■ **PAGE EXTRACT**:
——

Thursday, October 31, 2013

The 40 Facebook Posts

My niece Maddy, who is currently serving a mission in the Alps of Austria and Germany asked if I would send her all 40 of my posts. So, here they are for anyone else who might want to read them. (And for my parents, who aren't on Facebook)….

Post #1/40 What we Believe: As part of my 40 goals 'til I turn 40, i'm going to be sharing 40 beliefs of my faith, The Church of Jesus Christ of Latter-day Saints, over the next 11 weeks. I welcome any and all questions. Starting off with a basic one. We believe in God (we call Him Heavenly Father often, we believe He is the father of our spirits). We believe in Jesus Christ, as God's son -- physically and spiritually. We believe in the Holy Ghost. We believe that all three (God, Jesus Christ, and the Holy Ghost) are separate members of the Godhead. God and Jesus have bodies, the Holy Ghost is a spirit. They are three separate individuals.

Post #2/40 What we Believe: We believe in the Bible, the Old and the New Testament. We spend years studying them in our classes at church. We mainly use the King James Version, as we believe that is the most correct translation. We also believe in the Book of Mormon, as ANOTHER testament of Christ. The Old and the New testament being the OTHER testaments of Christ. They add to each other, complement each other and all together give us a more complete understanding of the gospel of Jesus Christ. If anyone wants a free copy of any of these books, I'd be more than willing to send you one. NO STRINGS ATTACHED.

Post #3/40 What we Believe: Where did we come from? My next several posts will deal with what we refer to in the church as The Plan of Salvation or The Plan of Happiness. First, where did we come from? We believe that we lived in Heaven with Heavenly Father (God) as His spirit children. We learned about His plan, which included us leaving Heaven and coming to Earth to receive a body. When we heard about the plan, we were overjoyed, despite understanding that this life would be difficult.

——

■ **DATA**:
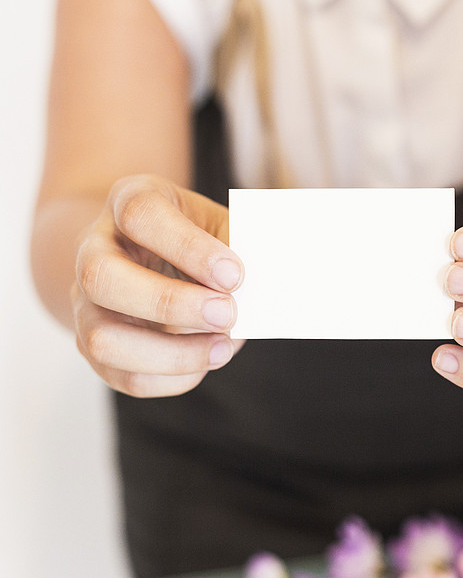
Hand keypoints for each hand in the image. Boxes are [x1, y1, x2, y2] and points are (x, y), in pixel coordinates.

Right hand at [72, 175, 243, 396]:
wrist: (153, 255)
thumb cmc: (198, 238)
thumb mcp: (221, 225)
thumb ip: (239, 248)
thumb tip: (263, 289)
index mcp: (129, 200)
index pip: (140, 215)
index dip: (189, 247)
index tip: (234, 273)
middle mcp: (94, 248)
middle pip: (101, 277)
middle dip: (170, 303)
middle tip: (227, 313)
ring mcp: (85, 301)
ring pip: (102, 338)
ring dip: (171, 353)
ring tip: (224, 346)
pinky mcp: (94, 344)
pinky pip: (124, 376)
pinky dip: (173, 377)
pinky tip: (209, 359)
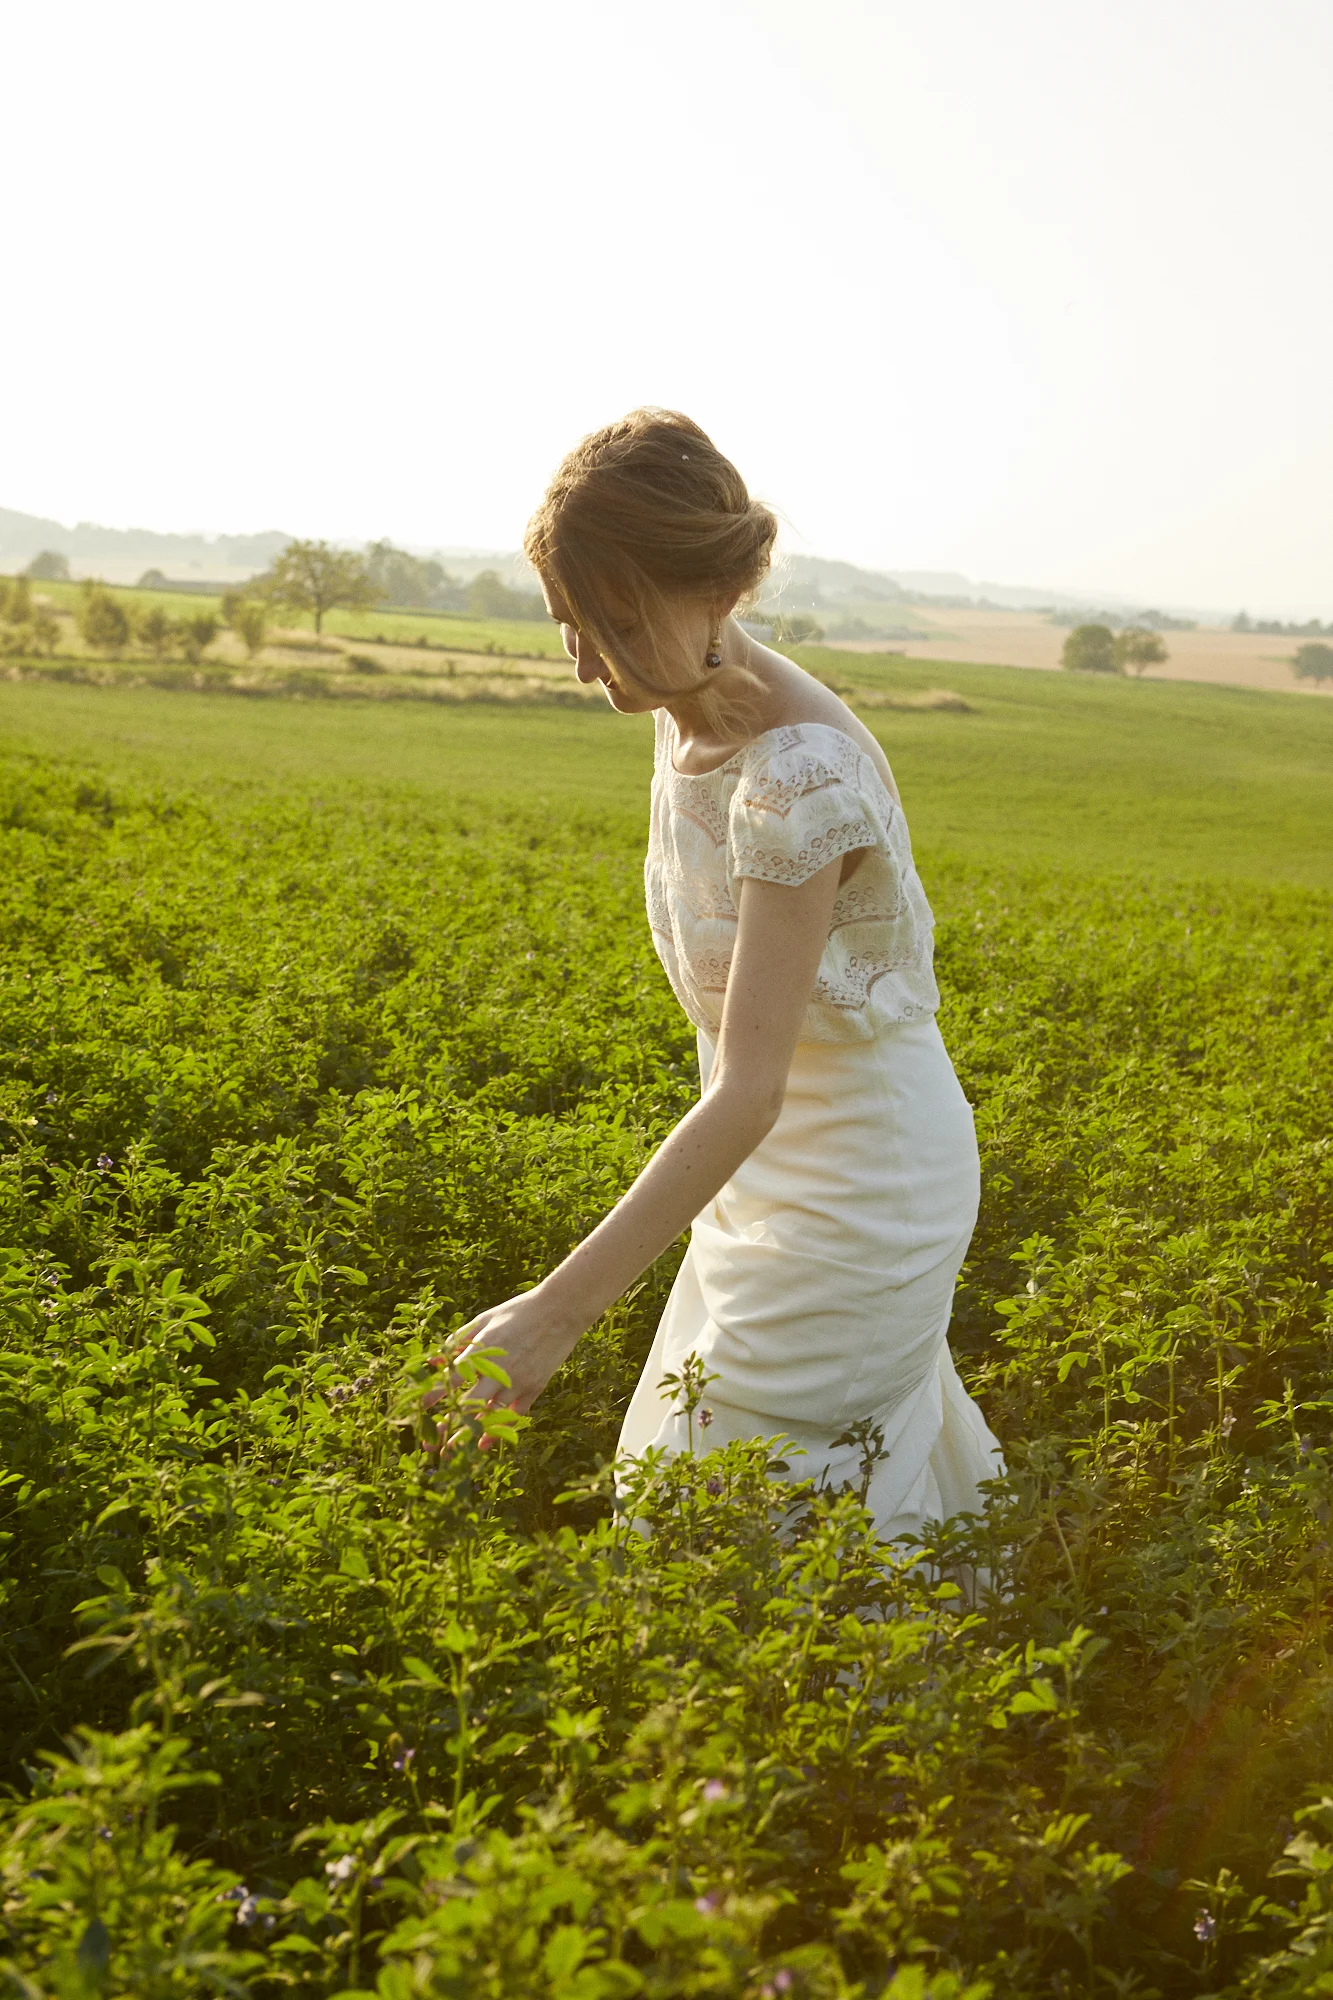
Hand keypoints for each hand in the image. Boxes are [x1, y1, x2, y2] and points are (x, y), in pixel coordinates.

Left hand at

——

■ **ACTIVITY 1**:
According to the blog post about the 40 belief posts, which version of the Bible does the church mainly use?
■ **ACTIVITY 2**:
Carry on writing the blog post about the 40 belief posts, starting after its last sentence.
The records play no part here.

■ **WRITTEN ANSWER 1**:
The King James Version.

■ **WRITTEN ANSWER 2**:
Post #4/40 What we believe: What is the purpose of life? Wow. This one is a big one! After we left Heaven, we came here and received our earthly bodies. This is one of the purposes .. to get a body. But that's not all. Part of the Plan was to test us to see what we did with those bodies. We are here to learn how to make the right choices with our bodies and our minds that will lead us back to our Father in Heaven. But, life isn't just about being tested (and being tested isn't always a negative). We also believe that we are here to have JOY. The experiences we have in this life, (the good and the bad), if we choose to learn from them, will all teach us how to become who God wants us to become.

Post #5/40: What we believe. No posts about the Plan of Salvation would be complete without talking about free agency. That is just a fancy way of saying that we believe that our freedom to choose is the most valuable gift we have here on earth. We believe that we even exercised this right to choose in Heaven before we came to earth. We CHOSE to follow Heavenly Father's plan, to get a body and to be able to always chose what we wanted to do. That is one reason why we live the lifestyles we do in the church. It is not a restrictive lifestyle, as some people might think. It is actually the opposite. By not choosing things that would eventually control or even impede our freedom to choose, we wake up each day unentangled from things of the world, and free to choose once again how we want to live our lives. We believe in a God that loves us SO much that He will never force us to do anything, but allows us to choose. Then He can bless us as we have choose Him and His ways.

Post #6/40 What we believe: The Plan of Salvation has three major acts. The first act being that we lived in Heaven before we were born. The second act is our lives here on earth. The third act is where we go when we die. As Mormons, we believe we continue to exist. Our spirits leave our physical bodies and go to a place we call the Spirit World, where we can be with other loved ones who have passed on and continue to learn and progress. Eventually, we will then be resurrected (reunited with our physical bodies). Death is just a step in the wonderful Plan of Salvation. It is most certainly a painful step when loved ones leave us too soon. But the hope of knowing they are in the Spirit World, learning, loving, and watching and waiting for us brings peace to an otherwise broken heart.

Post #7/40 What we Believe: Are Mormons Christian? Yes. In fact, the actual name of our church is The Church of Jesus Christ of Latter-day Saints. We firmly believe that this is the Lord's Church on the earth. And so, naturally, it should be called The Church of Jesus Christ. And it is. We believe in the divinity of Jesus Christ as the Son of God. We worship Him. We have faith in Him. We rely on His atonement. We strive to be more like Him. We believe He will come again. The 'Latter-day Saints" part of our name is simply to distinguish us from The Church of Jesus Christ that existed in Jerusalem when Christ lived and organized it there among his followers. Today, we are simply lots closer to His second coming, and thus, are in the latter (or last) days.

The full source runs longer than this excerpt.